Democrats largely backed Feinstein, the California Democrat who chairs the Intelligence Committee. "I'm glad that she spoke up," said Sen. Barbara Mikulski (D-Md.).
Sen. Ron Wyden (D-Ore.), who has led efforts to stem the CIA's surveillance reach, said: "This goes precisely to the question of whether the Congress can do effective oversight of the modern intelligence apparatus."
"That is why today is important," he said.
They were joined by two longtime defense hawks, Sens. Lindsey Graham (R-S.C.) and John McCain (R-Ariz.).
"If true, this is Richard Nixon stuff," Graham said, suggesting those responsible should be fired.
But other Republicans were more muted in their reaction. Several declined to comment, and one suggested that Feinstein should not have discussed the matter publicly.

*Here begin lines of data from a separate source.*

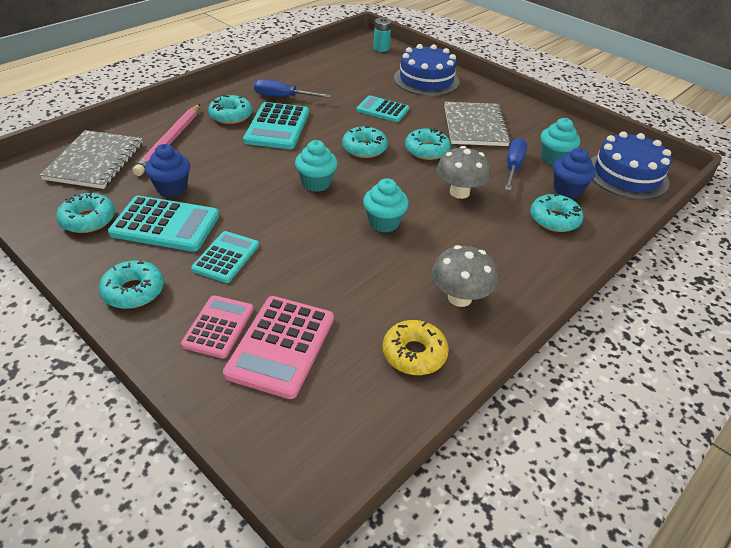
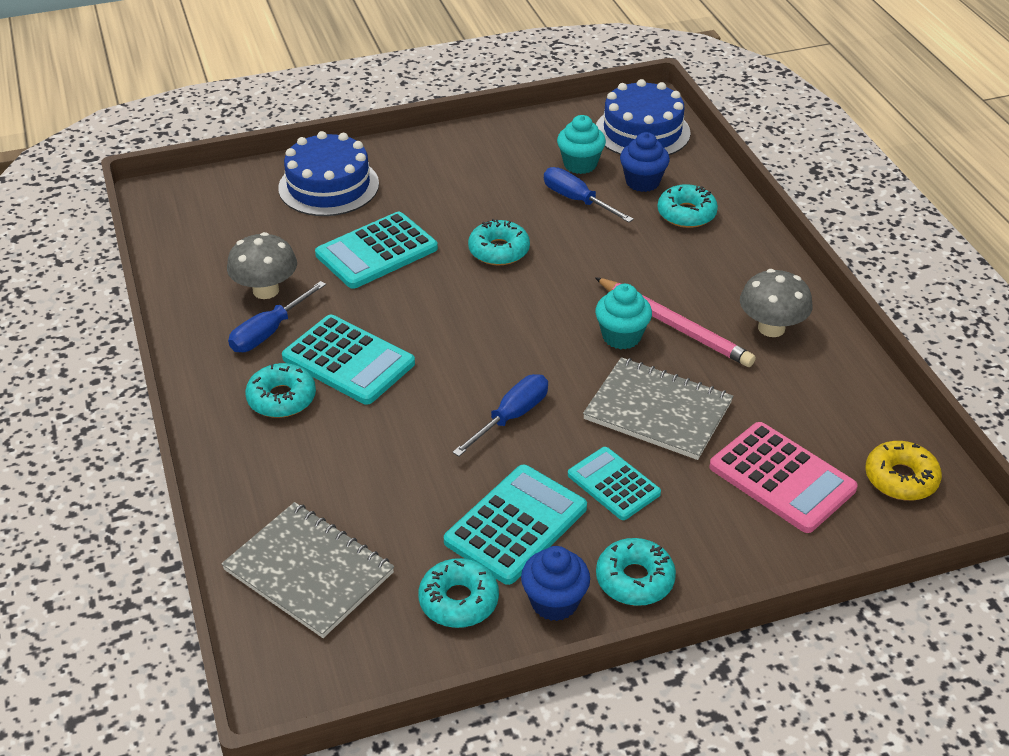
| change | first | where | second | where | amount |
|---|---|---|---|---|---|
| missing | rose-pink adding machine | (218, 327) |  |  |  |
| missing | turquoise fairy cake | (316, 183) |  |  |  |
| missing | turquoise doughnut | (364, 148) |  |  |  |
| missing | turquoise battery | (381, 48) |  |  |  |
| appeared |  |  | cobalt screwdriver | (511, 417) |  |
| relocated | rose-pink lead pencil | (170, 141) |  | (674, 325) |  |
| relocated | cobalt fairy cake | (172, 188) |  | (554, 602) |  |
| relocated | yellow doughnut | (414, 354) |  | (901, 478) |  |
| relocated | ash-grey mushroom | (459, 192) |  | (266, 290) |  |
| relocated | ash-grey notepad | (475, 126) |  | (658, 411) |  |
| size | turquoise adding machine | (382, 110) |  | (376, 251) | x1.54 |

"I personally don't believe anything that goes on in the Intelligence Committee should be discussed," said Sen. Richard Burr (R-N.C.) "Any member of the committee that talks about classified information has broken the oath."
The CIA has disputed Feinstein's portrayal of events, which stem from the committee's long-running oversight of the spy agency's interrogation and detention practices during the George W. Bush administration.
The CIA has said it launched an investigation of the computers after committee staffers were able to gain access to classified information.
The Justice Department is investigating the incident.